Start of Supplied entries

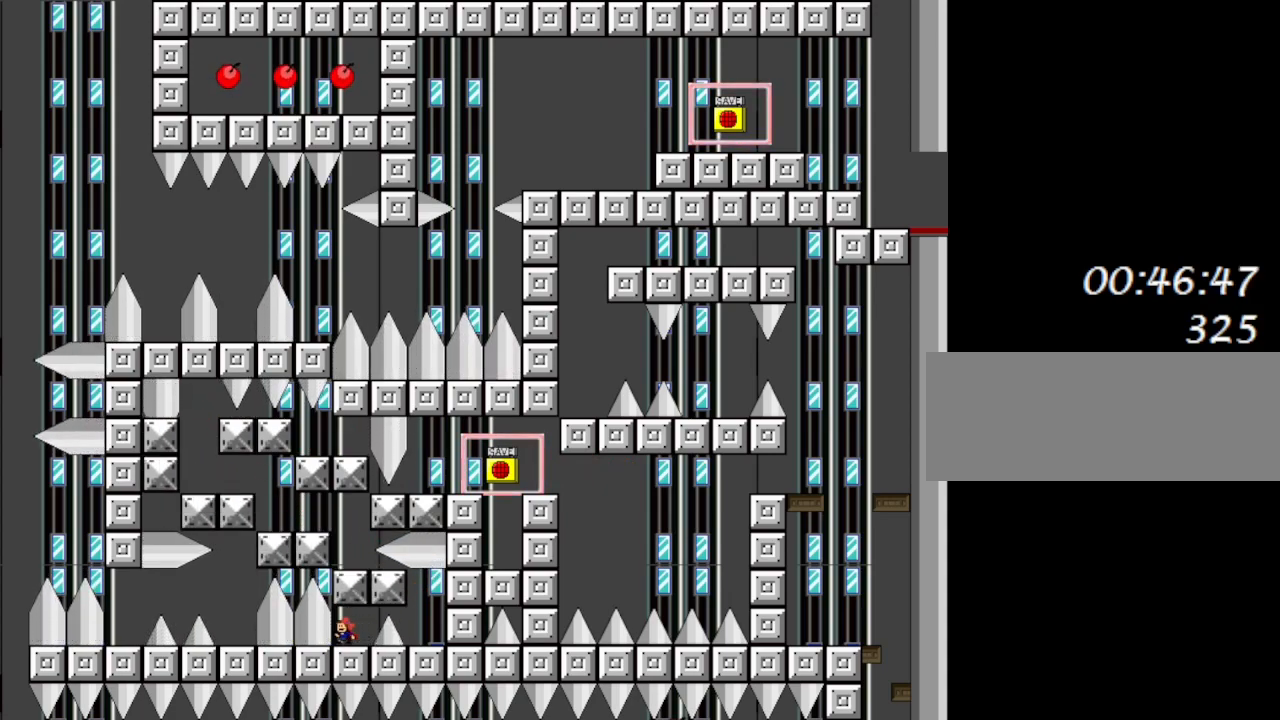
{"keys": [], "events": []}
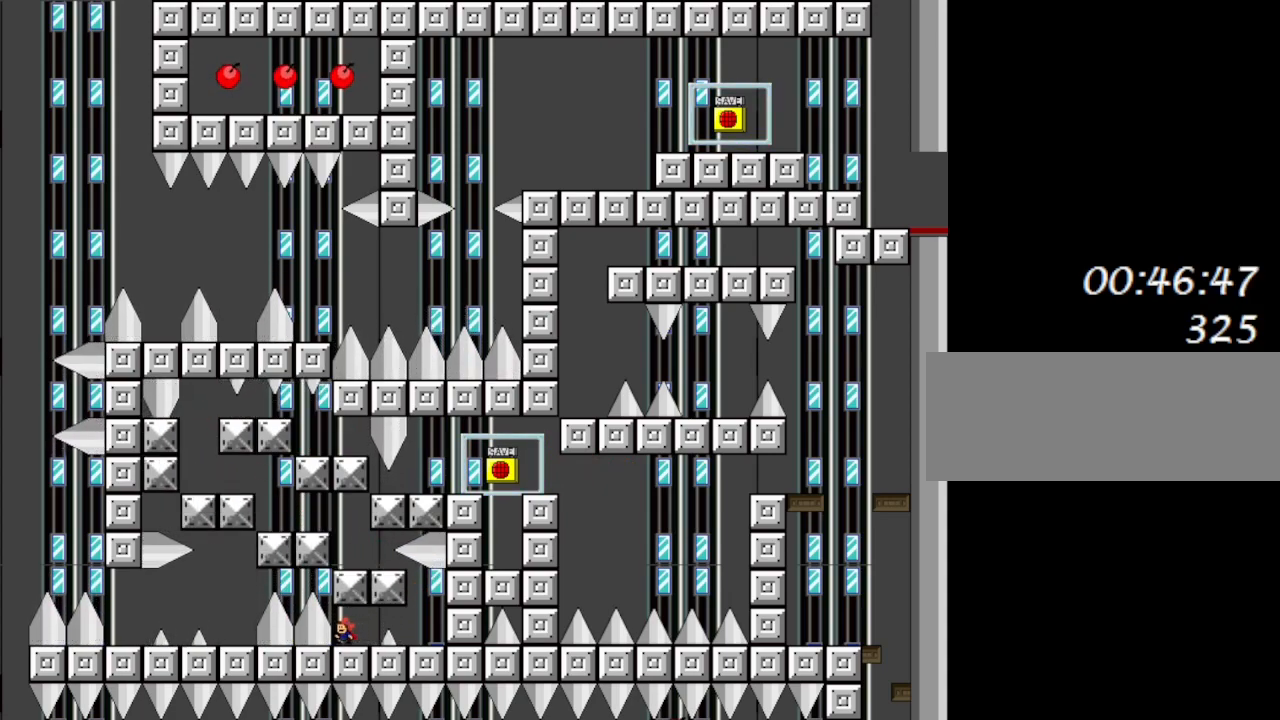
{"keys": [], "events": []}
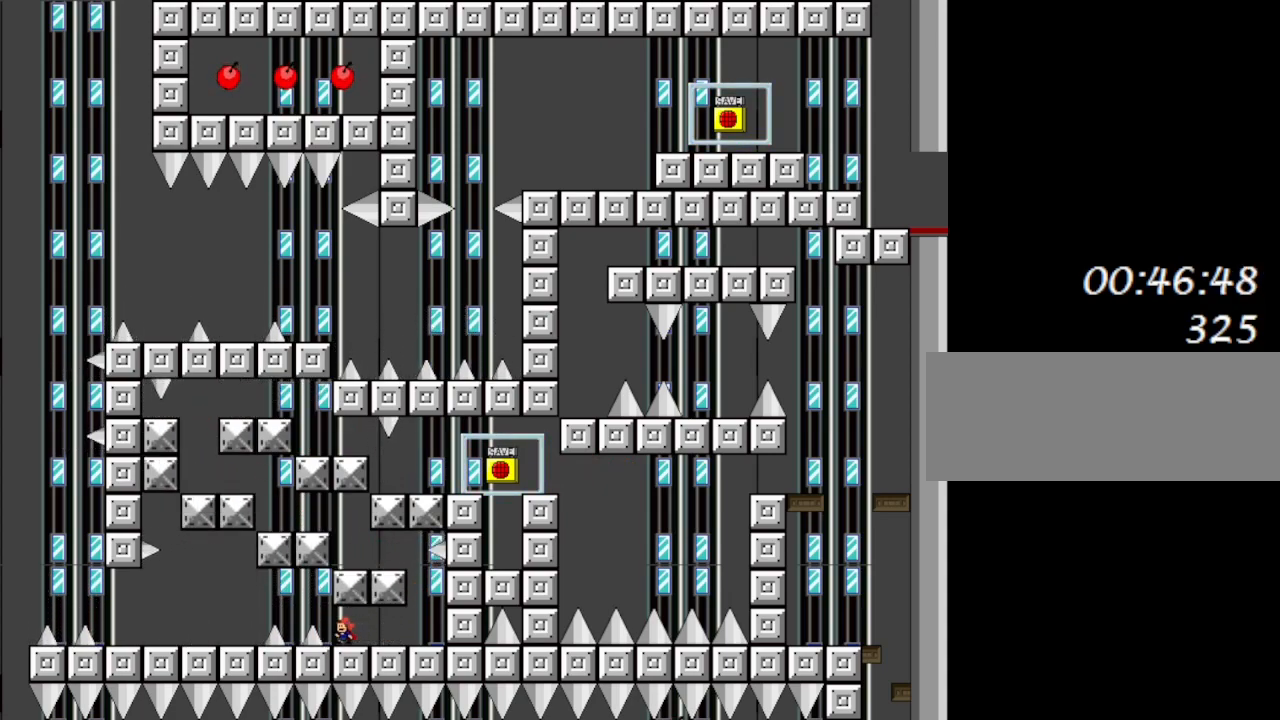
{"keys": ["left", "shift_l"], "events": [[117, "left", "down"], [217, "shift_l", "down"], [367, "shift_l", "up"], [450, "shift_l", "down"]]}
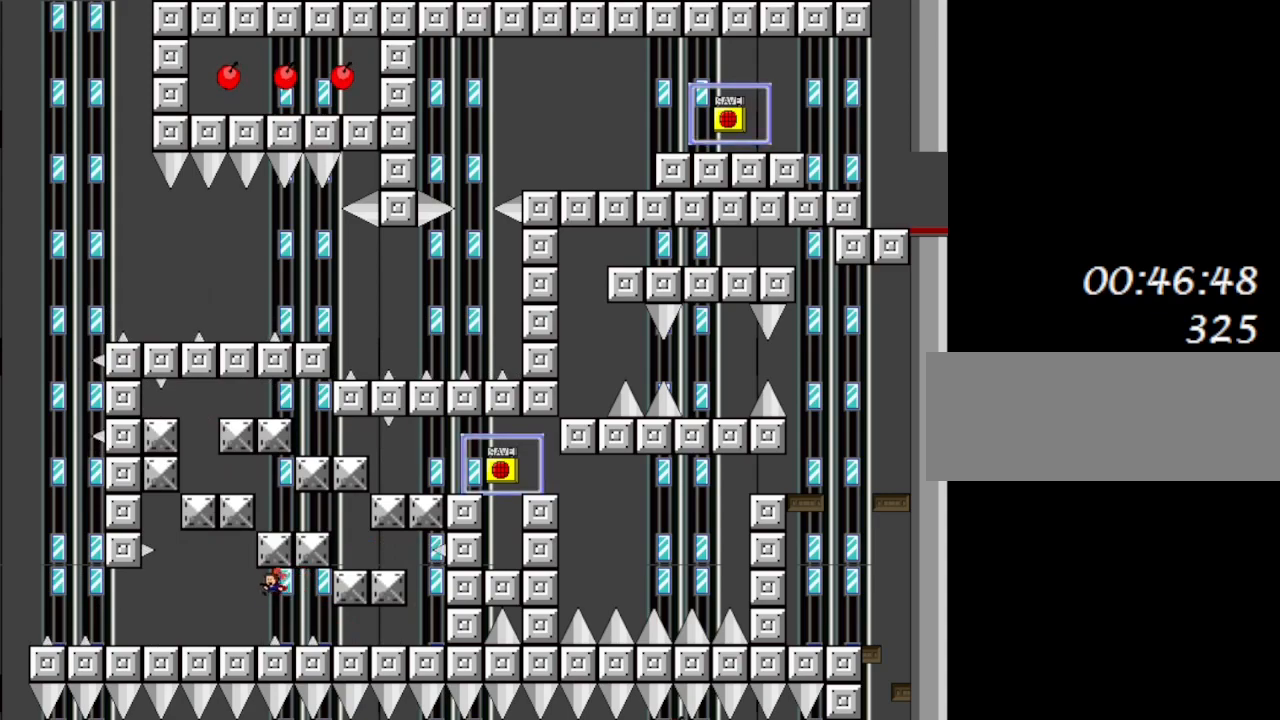
{"keys": ["left"], "events": [[133, "shift_l", "up"]]}
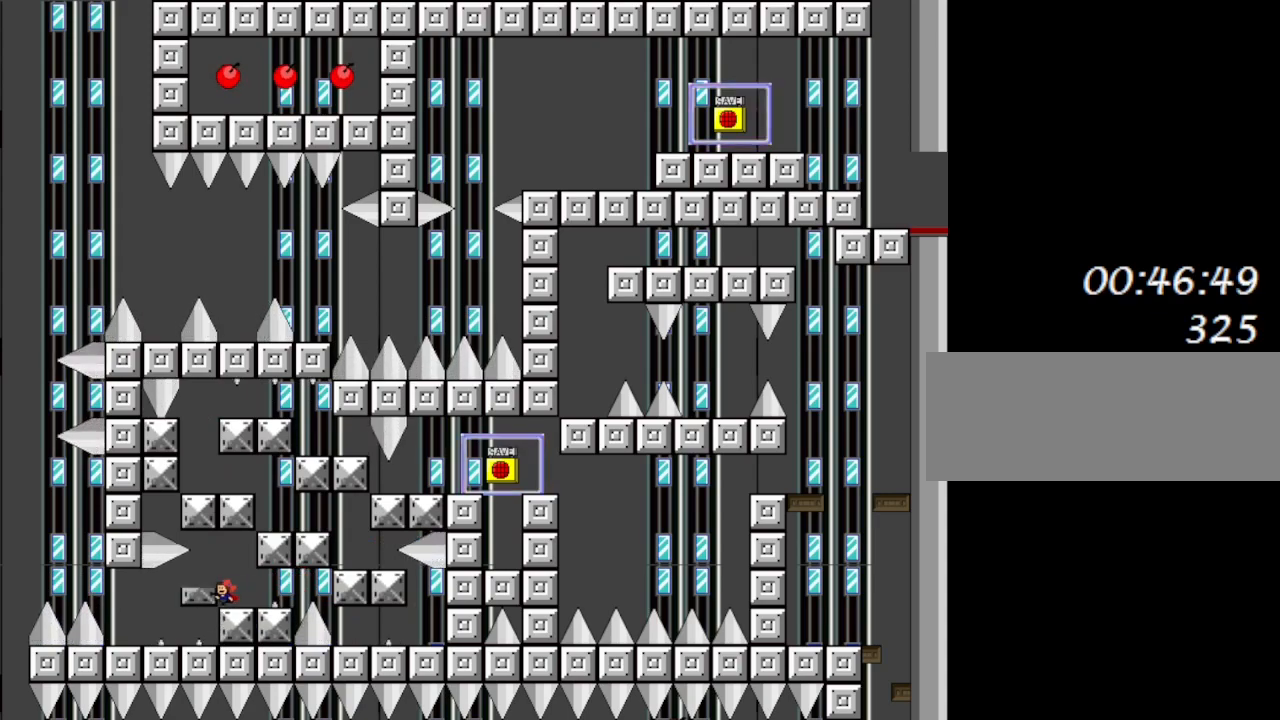
{"keys": [], "events": [[50, "left", "up"]]}
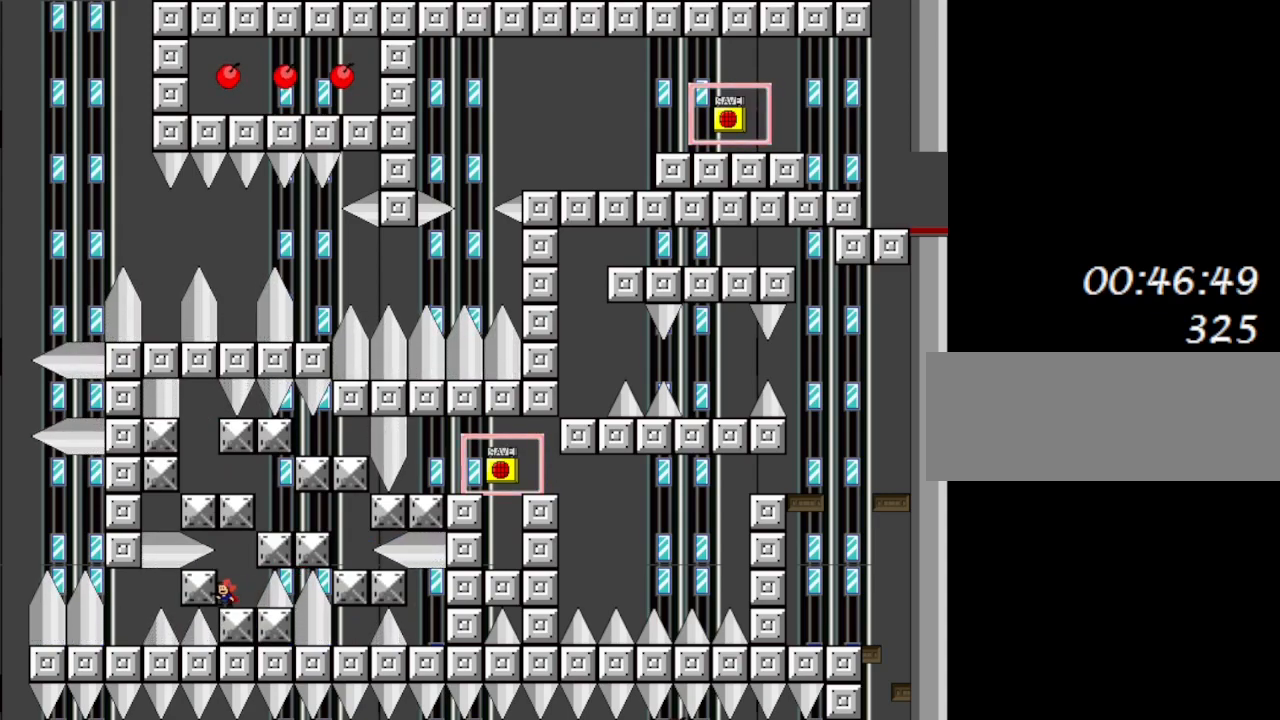
{"keys": [], "events": []}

End of Supplied entries

Your task is to return the entries above exactly, with no pictures.

{"keys": [], "events": []}
{"keys": [], "events": []}
{"keys": ["left", "shift_l"], "events": [[117, "left", "down"], [217, "shift_l", "down"], [367, "shift_l", "up"], [450, "shift_l", "down"]]}
{"keys": ["left"], "events": [[133, "shift_l", "up"]]}
{"keys": [], "events": [[50, "left", "up"]]}
{"keys": [], "events": []}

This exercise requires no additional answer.